After twelve hours of walking and eating, we were all grateful to crawl into bed and get some sleep. Because we knew that breakfast buffet would be there in the morning!

Thursday, August 25, 2011

The Loudshoes in Europe, Part 4: Paris

You know how you've always heard that Paris is spectacular and wonderful and the be-all and end-all in vacation experiences? Well, it's all true. It's fabulous.
We flew to Paris from Ireland and had to get ourselves from the airport to our hotel on the train and the metro; luckily, the Mister and I have enough French to be able to read signs and get ourselves on the right train and not to Poland or something.

Our daughters were a bit taken aback at a European hotel room, even one in a modern hotel...it was very....compact. No ice machine, no ironing board, no free wireless. It ain't Disney World, let me tell you. But it did have a dazzling view of Paris from it's rather large window, and that was good enough for me.

We went out straight away to see the Eiffel Tower, which was #1 on our agenda, and as we strolled beside the Seine on a beautiful summer evening, we just kept turning to each other and saying "do you believe we're in Paris??"

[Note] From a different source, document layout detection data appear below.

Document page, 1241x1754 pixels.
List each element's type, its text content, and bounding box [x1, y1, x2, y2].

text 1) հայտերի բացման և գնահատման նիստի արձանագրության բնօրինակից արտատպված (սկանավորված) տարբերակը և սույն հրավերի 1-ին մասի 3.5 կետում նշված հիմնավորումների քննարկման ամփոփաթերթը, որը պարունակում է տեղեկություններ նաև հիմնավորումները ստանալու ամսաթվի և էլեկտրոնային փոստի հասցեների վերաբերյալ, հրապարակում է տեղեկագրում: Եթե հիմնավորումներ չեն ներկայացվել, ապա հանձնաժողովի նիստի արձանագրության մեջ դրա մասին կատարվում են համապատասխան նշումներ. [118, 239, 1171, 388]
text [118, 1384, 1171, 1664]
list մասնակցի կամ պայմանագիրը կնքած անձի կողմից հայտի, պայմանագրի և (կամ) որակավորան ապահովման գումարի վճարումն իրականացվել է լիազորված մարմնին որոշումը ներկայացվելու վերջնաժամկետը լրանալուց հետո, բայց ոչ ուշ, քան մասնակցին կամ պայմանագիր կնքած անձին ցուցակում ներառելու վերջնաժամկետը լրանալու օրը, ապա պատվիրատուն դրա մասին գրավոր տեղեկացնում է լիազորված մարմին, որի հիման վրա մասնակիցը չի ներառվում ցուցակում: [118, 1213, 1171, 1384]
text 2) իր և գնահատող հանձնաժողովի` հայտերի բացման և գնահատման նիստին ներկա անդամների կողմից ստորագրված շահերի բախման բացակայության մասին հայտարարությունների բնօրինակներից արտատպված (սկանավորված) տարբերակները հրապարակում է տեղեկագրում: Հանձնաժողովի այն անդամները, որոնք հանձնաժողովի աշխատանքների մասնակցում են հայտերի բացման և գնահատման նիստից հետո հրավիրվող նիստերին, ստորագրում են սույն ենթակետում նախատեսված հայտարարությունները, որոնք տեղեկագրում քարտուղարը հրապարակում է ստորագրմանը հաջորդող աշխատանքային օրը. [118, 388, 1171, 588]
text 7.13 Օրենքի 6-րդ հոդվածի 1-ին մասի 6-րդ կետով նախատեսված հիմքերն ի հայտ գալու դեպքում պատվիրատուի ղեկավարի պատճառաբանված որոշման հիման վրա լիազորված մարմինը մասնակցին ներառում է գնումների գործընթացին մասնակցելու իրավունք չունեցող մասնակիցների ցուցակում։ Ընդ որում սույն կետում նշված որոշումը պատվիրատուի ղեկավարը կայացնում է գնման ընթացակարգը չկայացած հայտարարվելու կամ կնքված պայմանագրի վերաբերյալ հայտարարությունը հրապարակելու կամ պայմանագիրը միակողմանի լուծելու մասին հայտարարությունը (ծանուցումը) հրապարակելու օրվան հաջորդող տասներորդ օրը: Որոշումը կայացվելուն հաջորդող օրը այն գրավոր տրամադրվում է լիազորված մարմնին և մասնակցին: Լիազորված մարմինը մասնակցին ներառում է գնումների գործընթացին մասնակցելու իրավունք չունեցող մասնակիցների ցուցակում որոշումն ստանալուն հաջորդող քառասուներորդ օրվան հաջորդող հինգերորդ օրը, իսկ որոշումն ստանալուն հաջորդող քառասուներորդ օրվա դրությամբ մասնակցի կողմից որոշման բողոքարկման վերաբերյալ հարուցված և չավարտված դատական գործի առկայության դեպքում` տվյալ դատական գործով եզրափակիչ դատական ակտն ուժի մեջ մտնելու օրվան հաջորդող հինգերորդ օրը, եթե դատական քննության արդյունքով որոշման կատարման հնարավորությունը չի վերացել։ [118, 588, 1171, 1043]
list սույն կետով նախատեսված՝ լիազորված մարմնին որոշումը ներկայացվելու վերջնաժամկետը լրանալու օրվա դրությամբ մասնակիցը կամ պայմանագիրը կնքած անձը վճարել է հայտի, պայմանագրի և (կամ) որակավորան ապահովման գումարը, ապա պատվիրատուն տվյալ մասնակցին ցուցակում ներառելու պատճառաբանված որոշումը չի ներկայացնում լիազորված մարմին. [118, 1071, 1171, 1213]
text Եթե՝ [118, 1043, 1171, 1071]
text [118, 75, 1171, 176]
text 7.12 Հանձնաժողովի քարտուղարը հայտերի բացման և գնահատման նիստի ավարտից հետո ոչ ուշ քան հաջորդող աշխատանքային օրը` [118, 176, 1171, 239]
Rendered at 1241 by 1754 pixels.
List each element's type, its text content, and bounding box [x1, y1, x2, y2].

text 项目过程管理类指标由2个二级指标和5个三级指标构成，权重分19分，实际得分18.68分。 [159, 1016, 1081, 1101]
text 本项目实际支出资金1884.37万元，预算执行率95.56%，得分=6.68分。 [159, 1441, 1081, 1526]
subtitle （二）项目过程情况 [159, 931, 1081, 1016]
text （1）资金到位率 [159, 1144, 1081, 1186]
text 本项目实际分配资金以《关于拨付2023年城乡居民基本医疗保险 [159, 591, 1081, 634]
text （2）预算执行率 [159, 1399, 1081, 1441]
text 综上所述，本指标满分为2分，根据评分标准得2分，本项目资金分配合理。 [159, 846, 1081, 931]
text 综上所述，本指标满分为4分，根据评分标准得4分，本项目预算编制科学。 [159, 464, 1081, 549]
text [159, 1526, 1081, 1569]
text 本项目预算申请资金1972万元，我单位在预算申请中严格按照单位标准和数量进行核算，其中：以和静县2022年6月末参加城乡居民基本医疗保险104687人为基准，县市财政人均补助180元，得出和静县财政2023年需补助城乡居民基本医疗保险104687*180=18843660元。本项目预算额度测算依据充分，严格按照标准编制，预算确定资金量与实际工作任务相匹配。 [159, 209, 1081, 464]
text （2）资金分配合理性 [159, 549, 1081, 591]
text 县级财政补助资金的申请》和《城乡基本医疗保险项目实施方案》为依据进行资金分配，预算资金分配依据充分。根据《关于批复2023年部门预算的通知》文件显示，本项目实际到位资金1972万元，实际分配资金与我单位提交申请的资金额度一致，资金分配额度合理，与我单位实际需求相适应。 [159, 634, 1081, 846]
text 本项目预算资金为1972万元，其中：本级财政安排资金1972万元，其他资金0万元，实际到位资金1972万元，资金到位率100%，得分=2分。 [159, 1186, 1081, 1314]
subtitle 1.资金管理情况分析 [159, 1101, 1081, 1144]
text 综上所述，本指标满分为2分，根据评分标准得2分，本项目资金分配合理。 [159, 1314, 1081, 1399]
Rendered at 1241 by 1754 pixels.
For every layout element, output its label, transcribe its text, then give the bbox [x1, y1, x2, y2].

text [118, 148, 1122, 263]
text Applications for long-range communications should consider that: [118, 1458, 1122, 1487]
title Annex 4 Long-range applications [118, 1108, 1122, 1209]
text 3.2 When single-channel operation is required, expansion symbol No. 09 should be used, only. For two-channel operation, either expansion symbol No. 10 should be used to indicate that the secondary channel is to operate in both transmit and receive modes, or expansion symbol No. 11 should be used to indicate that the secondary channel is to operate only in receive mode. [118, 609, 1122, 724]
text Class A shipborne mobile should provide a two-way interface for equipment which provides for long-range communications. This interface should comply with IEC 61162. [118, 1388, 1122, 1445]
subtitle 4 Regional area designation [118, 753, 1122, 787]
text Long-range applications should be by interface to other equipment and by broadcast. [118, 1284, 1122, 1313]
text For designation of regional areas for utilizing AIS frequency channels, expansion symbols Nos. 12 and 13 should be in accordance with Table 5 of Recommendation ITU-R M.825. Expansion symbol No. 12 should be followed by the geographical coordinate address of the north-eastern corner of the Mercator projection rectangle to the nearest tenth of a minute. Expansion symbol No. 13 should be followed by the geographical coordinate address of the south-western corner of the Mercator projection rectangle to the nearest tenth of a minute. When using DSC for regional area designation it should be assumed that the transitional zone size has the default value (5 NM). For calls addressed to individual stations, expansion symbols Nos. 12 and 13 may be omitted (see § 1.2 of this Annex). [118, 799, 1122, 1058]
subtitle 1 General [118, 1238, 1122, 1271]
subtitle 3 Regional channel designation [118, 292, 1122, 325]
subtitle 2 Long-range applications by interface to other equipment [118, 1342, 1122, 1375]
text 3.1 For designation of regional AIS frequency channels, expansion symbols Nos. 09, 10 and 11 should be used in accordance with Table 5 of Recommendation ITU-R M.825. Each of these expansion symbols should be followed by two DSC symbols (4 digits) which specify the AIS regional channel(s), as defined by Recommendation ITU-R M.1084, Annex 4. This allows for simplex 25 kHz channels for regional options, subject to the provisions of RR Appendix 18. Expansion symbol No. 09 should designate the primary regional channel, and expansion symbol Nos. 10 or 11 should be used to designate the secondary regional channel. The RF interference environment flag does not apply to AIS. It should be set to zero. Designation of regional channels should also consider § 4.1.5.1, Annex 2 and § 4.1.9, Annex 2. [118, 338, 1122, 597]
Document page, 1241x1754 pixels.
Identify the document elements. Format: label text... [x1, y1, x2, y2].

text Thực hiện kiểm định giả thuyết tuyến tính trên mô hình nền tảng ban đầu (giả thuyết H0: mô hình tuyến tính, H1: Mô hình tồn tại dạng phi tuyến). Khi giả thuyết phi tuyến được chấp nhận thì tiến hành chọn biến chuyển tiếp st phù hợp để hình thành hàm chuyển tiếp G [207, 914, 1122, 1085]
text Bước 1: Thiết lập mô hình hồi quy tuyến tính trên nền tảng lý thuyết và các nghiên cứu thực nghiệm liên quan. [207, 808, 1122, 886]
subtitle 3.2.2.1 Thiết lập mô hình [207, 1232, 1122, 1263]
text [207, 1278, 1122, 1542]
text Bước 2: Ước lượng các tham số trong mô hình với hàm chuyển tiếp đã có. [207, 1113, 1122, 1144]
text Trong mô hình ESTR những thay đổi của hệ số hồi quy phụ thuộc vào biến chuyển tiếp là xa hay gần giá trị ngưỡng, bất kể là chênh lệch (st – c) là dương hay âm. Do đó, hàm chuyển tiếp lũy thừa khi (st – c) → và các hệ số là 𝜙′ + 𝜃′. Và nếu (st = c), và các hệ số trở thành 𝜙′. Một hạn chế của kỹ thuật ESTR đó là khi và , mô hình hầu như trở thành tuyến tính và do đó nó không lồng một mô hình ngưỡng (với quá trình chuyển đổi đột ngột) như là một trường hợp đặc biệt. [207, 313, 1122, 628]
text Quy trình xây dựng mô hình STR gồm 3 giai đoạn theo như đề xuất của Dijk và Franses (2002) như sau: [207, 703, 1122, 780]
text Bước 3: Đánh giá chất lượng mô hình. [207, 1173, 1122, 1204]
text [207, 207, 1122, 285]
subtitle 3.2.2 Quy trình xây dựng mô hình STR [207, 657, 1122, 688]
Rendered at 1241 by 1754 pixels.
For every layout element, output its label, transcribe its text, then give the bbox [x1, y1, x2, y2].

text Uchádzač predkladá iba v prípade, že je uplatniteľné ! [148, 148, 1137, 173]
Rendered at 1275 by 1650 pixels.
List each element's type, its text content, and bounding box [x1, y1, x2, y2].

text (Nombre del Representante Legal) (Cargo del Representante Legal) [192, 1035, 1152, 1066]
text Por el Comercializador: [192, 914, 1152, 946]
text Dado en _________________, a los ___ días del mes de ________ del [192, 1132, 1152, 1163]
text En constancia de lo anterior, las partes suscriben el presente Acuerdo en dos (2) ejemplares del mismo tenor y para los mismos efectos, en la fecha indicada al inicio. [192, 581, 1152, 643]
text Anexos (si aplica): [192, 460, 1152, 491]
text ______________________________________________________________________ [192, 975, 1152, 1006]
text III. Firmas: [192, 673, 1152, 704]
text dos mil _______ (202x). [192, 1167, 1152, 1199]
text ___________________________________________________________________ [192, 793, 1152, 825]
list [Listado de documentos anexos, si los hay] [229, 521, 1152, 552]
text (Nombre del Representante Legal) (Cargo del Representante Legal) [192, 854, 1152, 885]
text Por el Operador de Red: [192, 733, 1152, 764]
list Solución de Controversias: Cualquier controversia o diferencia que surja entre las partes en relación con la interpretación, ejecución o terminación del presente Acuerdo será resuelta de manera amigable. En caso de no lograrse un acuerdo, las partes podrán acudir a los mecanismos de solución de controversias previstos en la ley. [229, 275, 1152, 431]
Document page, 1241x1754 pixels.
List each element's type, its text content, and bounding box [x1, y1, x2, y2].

The Eiffel Tower was way bigger than I thought it would be (I'm not sure how big I did think it was going to be, but I was surprised.) The Mister thought it was smaller than he thought it would be. Go figure. It is far more delicate and lacier than I thought it would be, too. It's really very lovely.
We wandered around a bit (and got asked 50 bazillion times if we would like to buy a cheap, plastic souvenier of the Eiffel Tower, by dozens of interchangable, sketchy looking guys who were so clearly used to being told "no" that they'd have fallen over with surprise if we had said "yes".)
Everyone was getting hungry, so we found a sidewalk cafe that looked like it would not cost all the money we possessed and we got a decent dinner from the most stereotypical snotty French waiter. Seriously, if I hadn't thought he would spit in my food, I'd have asked to take his picture. He was so full of contempt for us pitiful, non-French tourists that he'd have had to add a few inches to his nose to look down on us properly.

On the way back to the hotel, by way of the Eiffel Tower again, the heavens opened and we got full-on thunderstorm. We ducked into some phone booths nearby, Thing 1 and I in one and Thing 2 and the Mister in another. And Thing 1 and I found a cell phone in our booth! We tried to figure out if there was a number in the contacts that said "home" or some such thing, but the fact that neither of us speak French hindered us somewhat. And then it rang! It scared the bejesus out of us! We probably should have answered it to find out who it belonged to and to tell them where it was, but, again, we don't speak French and we couldn't tell them where it was anyway, we didn't even know were we were. ("Allo! Je have your phone! Here in the booth du telephone! Near la tour Eiffel! But I have no idea what street we are on or where the hell your phone is! Adieu!")

Even though I had said that there would be no sleeping on our trip to Paris, we did make our way back to the teensy hotel room and settle down for the night.